Higher Education and Research Bill Debate
Full Debate: Read Full DebateLord Hunt of Chesterton
Main Page: Lord Hunt of Chesterton (Labour - Life peer)Department Debates - View all Lord Hunt of Chesterton's debates with the Department for Education
(8 years ago)
Lords ChamberMy Lords, it is a great pleasure to follow the noble and learned Lord, Lord Mackay—another mathematician from Trinity College, who later turned into a lawyer. Those of us who have studied and taught in universities around the world and conducted research recognise that there are advantages and disadvantages in the way that UK universities function, and in how they contribute to the life of this country.

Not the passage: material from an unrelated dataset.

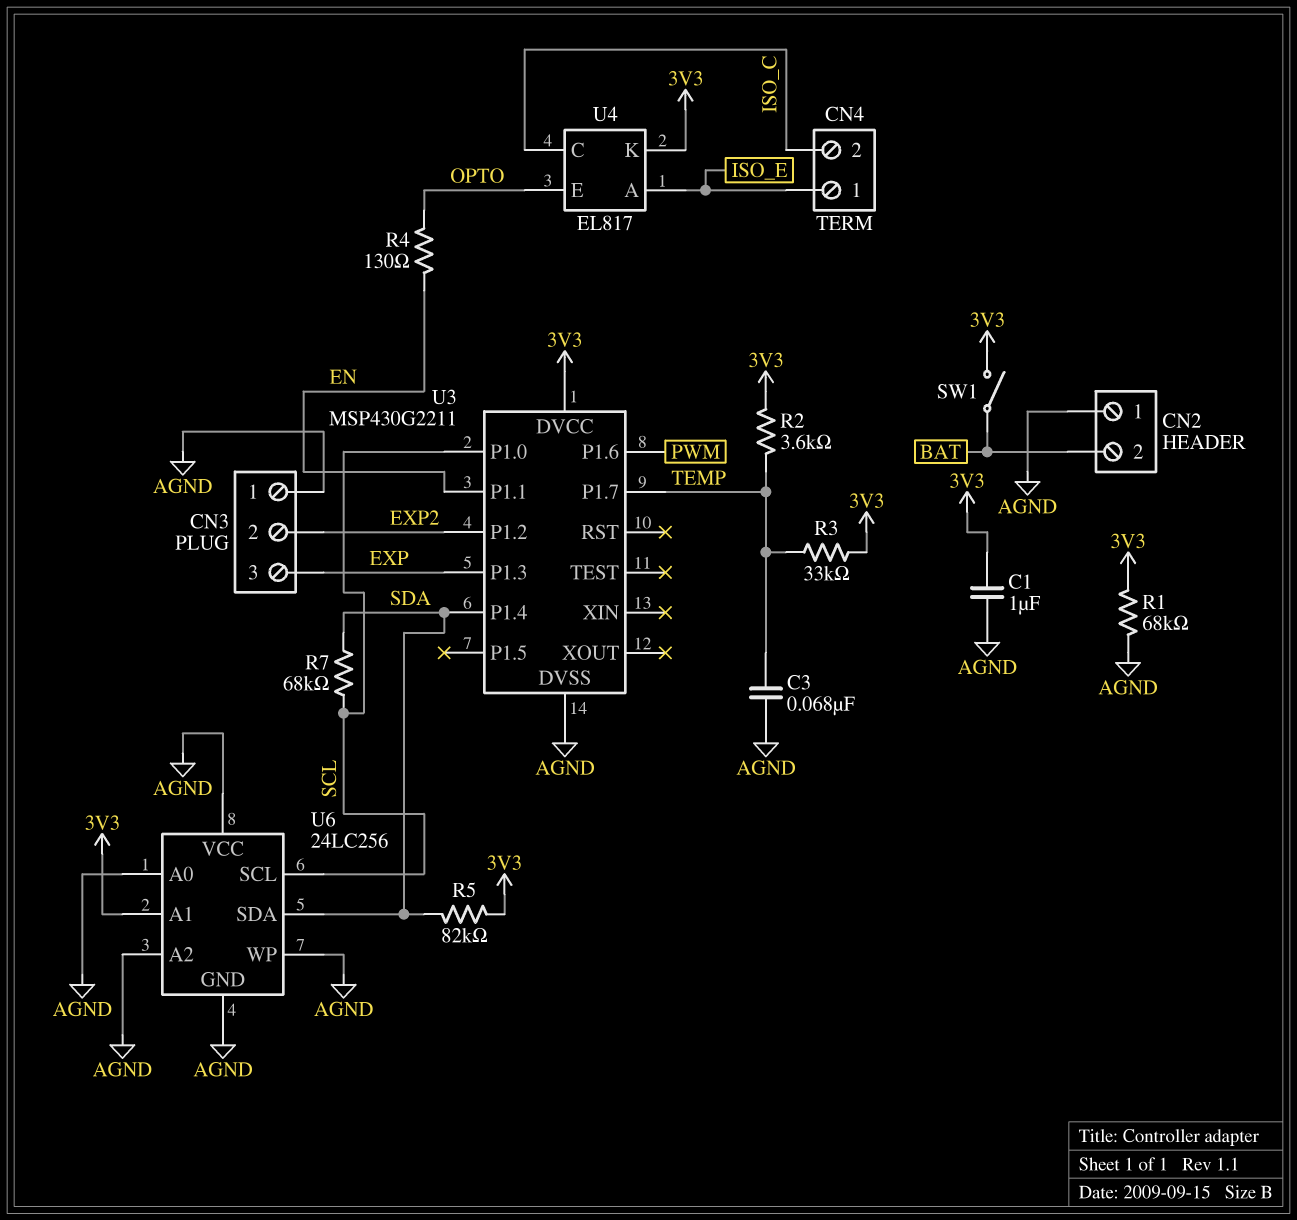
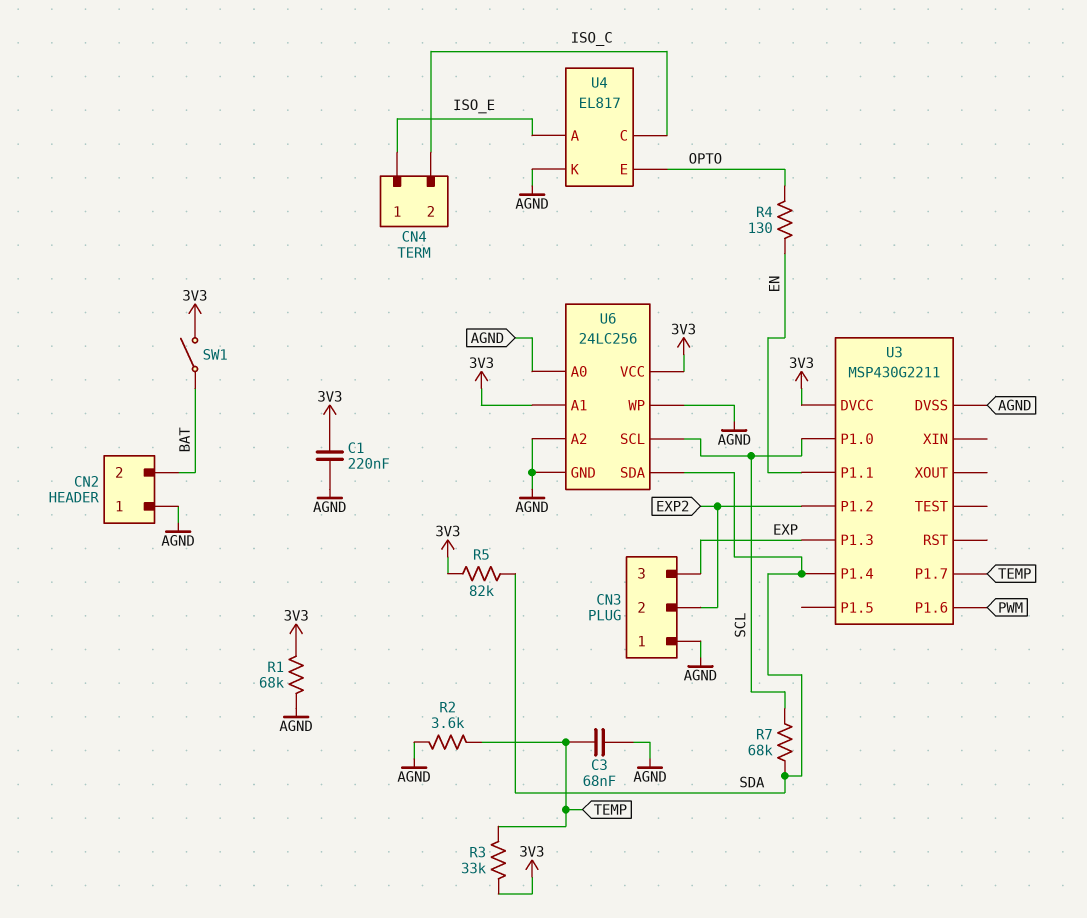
C1: 1uF (3V3, AGND) -> 220nF (3V3, AGND)
R2: 3.6k (3V3, TEMP) -> 3.6k (AGND, TEMP)
U4 pin K: 3V3 -> AGND
U6 pin VCC: AGND -> 3V3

We are well aware that there have been considerable changes in our universities over the past 50 years, which the Bill before us further modifies. There have also been some deficiencies which have not been remedied. One or two noble Lords may remember that in the 1960s some students at Oxford University were expelled for publishing a critique of lectures. However, by 1970, when I started lecturing, three years after the student revolt at the LSE, lecturers at Cambridge, in science and mathematics at least, had to review their courses with student committees—it was a bit Marxist. It was often a rigorous process. Unfortunately, students are not consulted on many courses at many universities and reports on those courses are not available to student applicants. The Bill aims to help universities to be run better in future in this respect and others.
The OfS needs to give applicants from the UK and abroad confidence in regard to universities by providing full information about teaching, research, social and sporting facilities and the application of knowledge in their area. Reports by the OfS should give applicants confidence that universities will continue to be the focus of economic and cultural growth in all the main cities of the UK where they are located. Universities are often the major employer, so it is appropriate that their financial stability, as well as their innovation, should be an aspect of the OfS’s responsibility in this overarching Bill. However, as my noble friends Lady Dean and Lady Rebuck pointed out, changes need to be made to the traditional type of university teaching and social experiences. One way of doing that is by providing high-level part-time courses in common with all the large cities in the United States. Some of us have tried unsuccessfully to introduce these in the UK.
Another gap in the UK is the lack of arrangements for students to visit other universities and experience advanced courses in several universities, which is an aspect of continental education. Such arrangements should also be available to specialists in industry and business—somewhat on the lines of what the noble and learned Lord, Lord Mackay, has just described. Both these kinds of exchanges are available in the Netherlands and other European countries.
The third part of this Bill proposes a reorganisation of the government funding of UK research and development in universities and industry. The balance of the future research policy of UKRI is not clear as between the fundamental or Haldane aspects and the applied aspects. Will there be some given proportion? I hope not because, as the noble Lord, Lord Winston, pointed out, the linear theory is wrong. It is well known that many fundamental developments came from applied research. My example is that the basic ideas of chaos theory came from detailed studies of weather forecasts. The new Innovate UK and research council structure of UKRI could put this integrated policy into practice.
Finally, while UK research is excellent, it is less than 10% of the world’s total. Therefore another role for UKRI, working with BEIS, should—again, as happens in the United States—facilitate the importation of leading foreign research to be combined with our own research and connect it to UK applications. I saw that myself; I did some research, and two months later, the Americans picked it up and turned it into a company.